Construir marcas que agreguem valor à empresa e seus produtos é um dos pilares de qualquer manual de gerência. No momento, a marca mais valiosa do mundo é a Apple, que reúne marca forte e retorno comercial. No entanto, muitas marcas bastante conhecidas e admiradas estão hoje entre as empresas em decadência e com produção em queda, sem que a marca possa alterar esta realidade. Entre as cem marcas mais valiosas do mundo, apenas uma brasileira, a Petrobras, em 75º lugar. Afinal, uma marca com forte reconhecimento pelo público é ou não uma necessidade?
Não posso seguir este texto sem lembrar um episódio inesquecível sobre o assunto. Numa reunião do conselho de administração de uma grande instituição de ensino (da qual faziam parte empresários muito conhecidos), o representante de uma das maiores empresas brasileiras, cada vez mais internacional, pede a palavra e afirma num tom vigoroso:
- Para mim e para minha empresa, marca e vento são a mesma coisa. O que me interessa é o EBITDA, só o EBITDA, sempre o EBITDA.

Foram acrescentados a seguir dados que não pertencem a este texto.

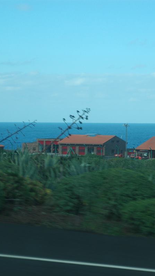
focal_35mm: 109
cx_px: 178
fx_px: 797
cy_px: 138
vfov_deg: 19.6
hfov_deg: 10.9
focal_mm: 46
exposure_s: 1/100
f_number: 9
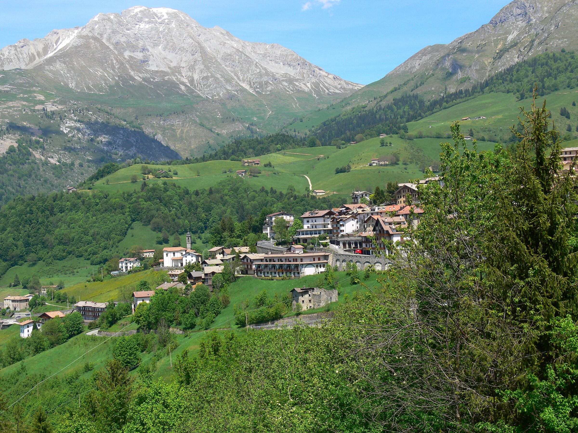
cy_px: 216
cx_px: 289
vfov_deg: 25.2
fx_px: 968
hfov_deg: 33.2
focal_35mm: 58
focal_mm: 12.2
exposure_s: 1/400
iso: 80
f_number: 5
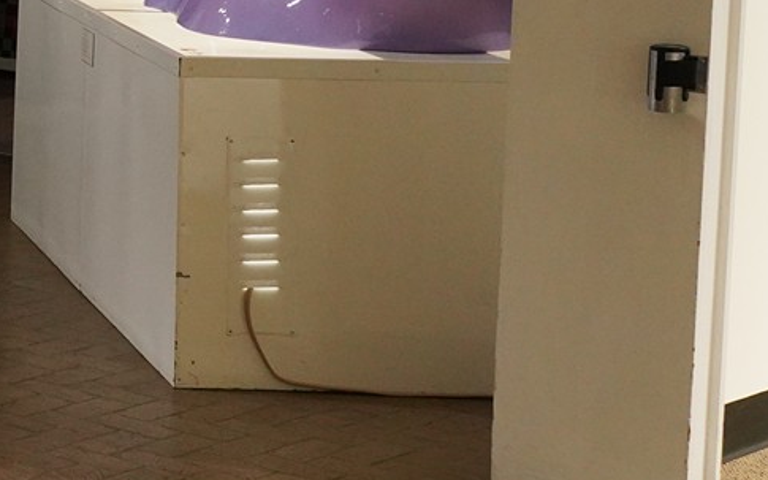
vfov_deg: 10.6
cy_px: -71
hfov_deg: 14.3
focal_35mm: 122
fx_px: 2553
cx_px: -757
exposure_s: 1/100
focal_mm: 29
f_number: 10
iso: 3200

Claro que a reunião perdeu o rumo e por pouco não tivemos que chamar tropas da ONU. Nem sob tortura confesso o nome do personagem, de altíssimo respeito no mercado.
Você já leu um livro chamado No Logo? Então leia. A autora trabalha a ideia de que chegamos a um ponto da história econômica em que marcas de produtos devem ser abandonadas, senão proibidas, pois elas nos amarram a decisões baseadas na massificação da publicidade, na identificação visual do produto e muitas vezes por apelos inconscientes aos instintos mais primitivos, tais como o medo, a familiaridade e até mesmo o erotismo. A autora diz ainda que o fim das marcas levaria a uma redução significativa dos preços dos produtos e a um aumento expressivo da concorrência, especialmente em produtos de consumo pessoal e alimentos.
Jack London |
Duas experiências são muito conhecidas: a primeira, dos remédios genéricos brasileiros, muito mais baratos que os remédios de marca, hoje quase predominantes no mercado, sem royalties e sem logo. Outro é o cantor Prince, que mudou sem nome para 1(One) e continua sua carreira. Essa é uma discussão em aberto, saudável e atual, onde não há vencidos nem vencedores, da qual você deveria participar.
Outro campo em que a palavra marca exerce sua presença é no encaixe inevitável entre vida e pessoa. Cortar uma vida a fio é uma tarefa complicada, que usa sempre um ou outro ponto de vista. A corrida que empreendemos durante a existência consome quase tudo, até o momento em que encontramos nossos limites. O comerciante se contenta com o pequeno varejo, o político se percebe apenas municipal e o sábio se percebe apenas mais um a discutir nos botequins. É neste ponto que ganhamos uma marca, uma forma qualquer de sermos reconhecidos por gentes e coisas.
Mas não há momento mais delicado para o reconhecimento desta marca humana do que o momento da morte, do fim da materialidade. As formas mais comuns de homenagear os que se vão são manifestações de saudade, ausência, carinho e testemunhos de amor familiar.
Há poucos dias perdi um amigo, George Ellis, um dos pioneiros da internet brasileira, sócio da primeira empresa de TI a abrir seu capital no Brasil. A família, num gesto absolutamente merecido, estampou nos anúncios a seguinte frase: Um Homem Bom.
Na mosca, este era ele, e esta é a marca que carregou durante a vida.
Mas nada se compara a um anúncio espantoso e certamente inédito que encontrei recentemente. Amigos de trabalho do falecido Geraldo A.G.G. Neves fazem publicar no jornal O Globo um convite para a missa de sétimo dia com o seguinte texto:
Geraldo A.G.G. Neves – Um Dos Maiores Exemplos de Amor a uma Marca no Mundo
Não sabemos o que acham os parentes de Geraldo, a mãe, os irmãos, os filhos, quem sabe, sobre a maior qualidade que ele expressou e exerceu em vida.
Mas sabemos que Geraldo, ao qual desejo um respeitoso descanso, eterno e em paz, termina seus dias como o único link que conheço entre as duas marcas: a marca humana e a marca de um produto.
E não um amor qualquer, mas o maior amor do mundo.
Para não haver dúvida sobre o acontecido, que sempre pode ser um “causo” inventado pelo autor, segue a cópia do anúncio.
Nesta loucura do terceiro milênio, quem sabe você não conhece alguém que hoje, em vida, já esteja a merecer, em seu último momento, a referência de “O maior amor do mundo pela marca Apple” ou “O maior amor do universo pela marca Google”?
Afinal, o que será mais importante para sua empresa: investir na marca, no desempenho comercial expressivo e rentável ou num relacionamento expressivo e ativo com seus consumidores?